Interesting. What part of Cox's web division in particular? I'm actually working for a small group of newspapers that were spun off of Cox about 3 years ago.
Other things that grew more quickly did so afterward, using the web in order to achieve that growth. Each one seems to grow more quickly than the last.
Sure, and the web couldn't have existed w/o the Internet before it, which took many years to get to where it was in 1991. But it is definitely the Internet's killer app.
The rise of the Internet itself was an interesting phenomenon. There were a number of larger networks in place, but the Internet was used by the 'cool kids' (e.g. students and professors).
I was writing for NeXTWorld magazine at the time I saw TimBL's newsgroup announcement.
I mentioned it to a colleague at the magazine, John Perry Barlow, who emailed his friend Mitch Kapor at EFF, saying "[Kehoe] passed on the following about something called World Wide Web, which sounds rather like Project Xanadu emerging from the Matrix almost without design. This could be cool." Here's the original email (screen grab from my NeXT machine): http://www.fortuityconsulting.com/images/barlow.gif
I emailed TimBL and told him I'd asked my editors to let my co-editor and I write about it. TimBL was enthusiastic but warned me, "We have to avoid any embarrassment about CERN code being 'given away for free' when developed with European taxpayers' money. We are working on this but don't say anything in print about how one gets hold of the code without checking for latest developments first!" Here's the original email from TimBL: http://www.fortuityconsulting.com/images/timbl.gif
TimBL had no reason for concern -- my editors decided the story was not newsworthy and we never ran the piece.
I was working on a book proposal at the time, titled "Plugging Into the Planet," which introduced the Internet and explained how computer users could get connected to Usenet, Gopher, and WAIS. I added a section on the WWW. Random House, Bantam, and other major publishers turned it down. I was told books about modems didn't sell well.
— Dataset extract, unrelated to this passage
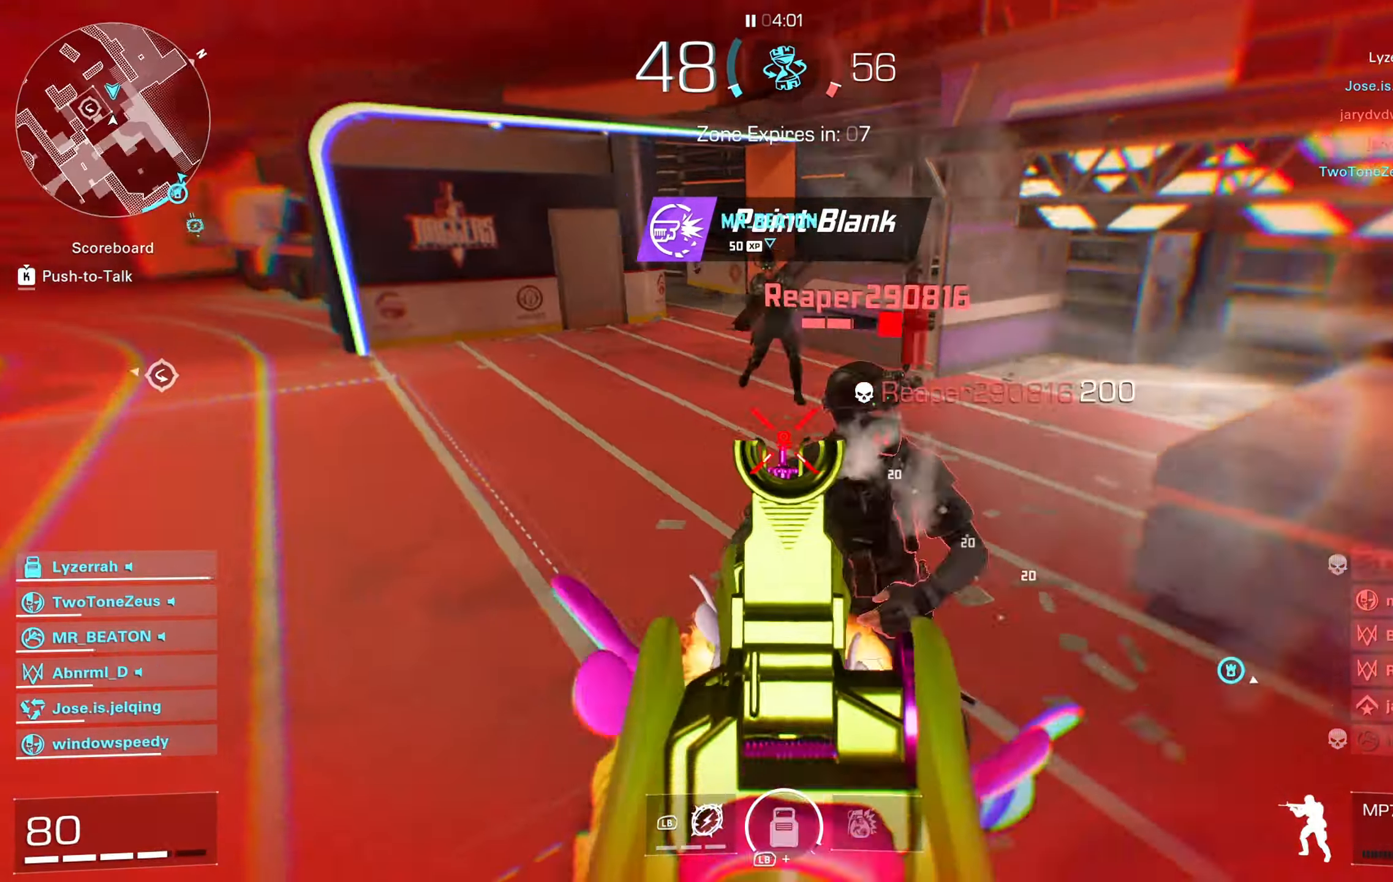
{"buttons": [], "left_stick": "right", "right_stick": "right", "events": [[83, "right_stick", "up-right"], [217, "L2", "up"], [250, "R2", "up"], [250, "right_stick", "right"], [300, "left_stick", "up-right"], [483, "left_stick", "right"]]}
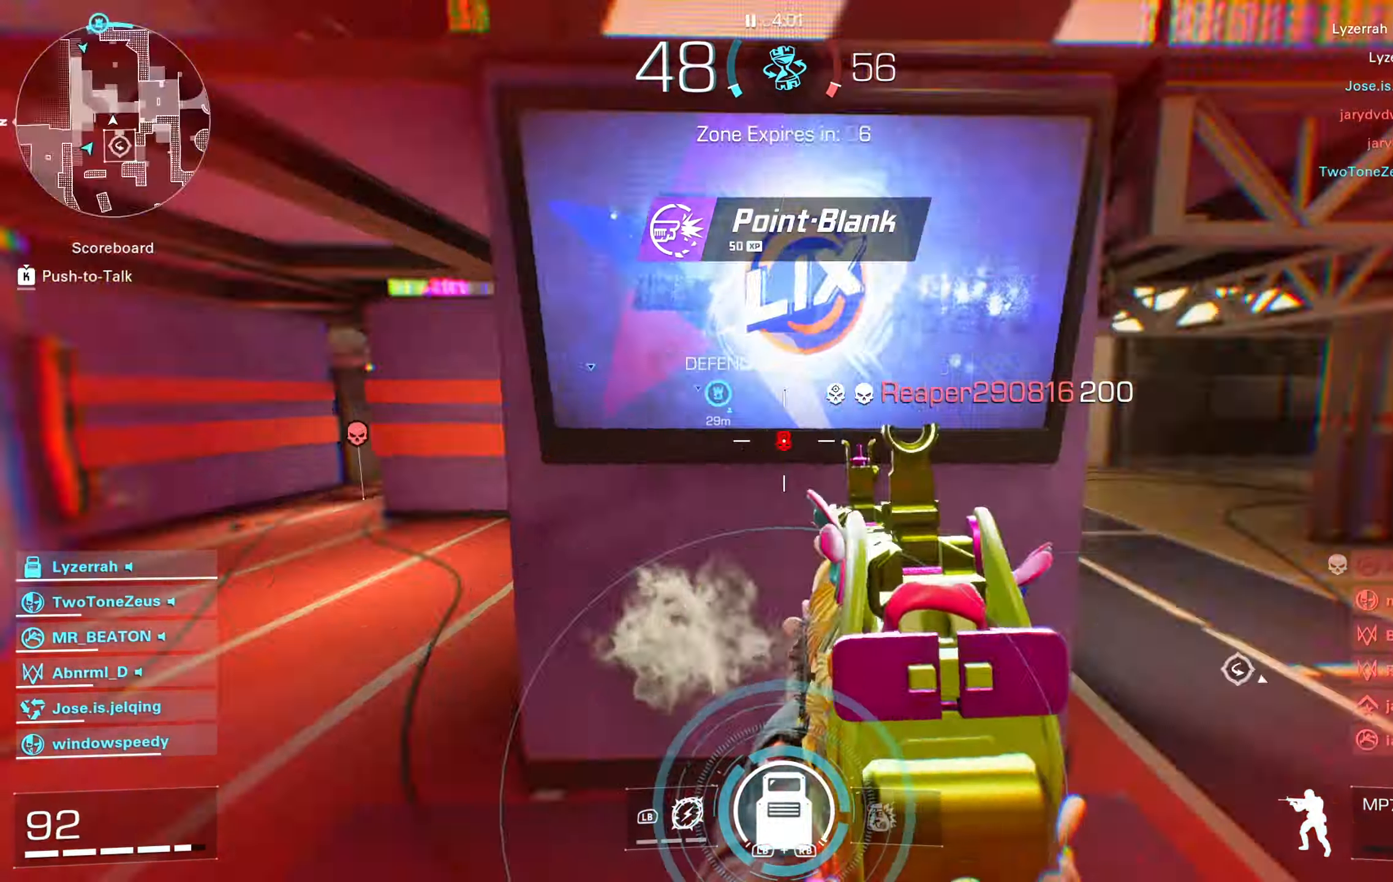
{"buttons": [], "left_stick": "up-left", "right_stick": "right", "events": [[100, "L2", "down"], [117, "R2", "down"], [183, "right_stick", "left"], [233, "right_stick", "center"], [300, "R2", "up"], [300, "right_stick", "right"], [317, "L2", "up"], [467, "left_stick", "up-left"]]}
When I saw TimBL's announcement, I felt it was an important project and worthy of notice. Still, I thought that calling it the WorldWideWeb was vainglorious; after all, how worldwide was it really, running on the handful of NeXTs that had Internet connections? It wasn't until John Markoff's December 1993 article in the New York Times describing NCSA Mosaic for Windows that popular interest in the web burgeoned. Even then, there were very few ISPs, modems were slow, and there was no easy way to create and serve web pages. That we now have the web is a testament to both the power of TimBL's vision and the enthusiasm of everyone who encountered it.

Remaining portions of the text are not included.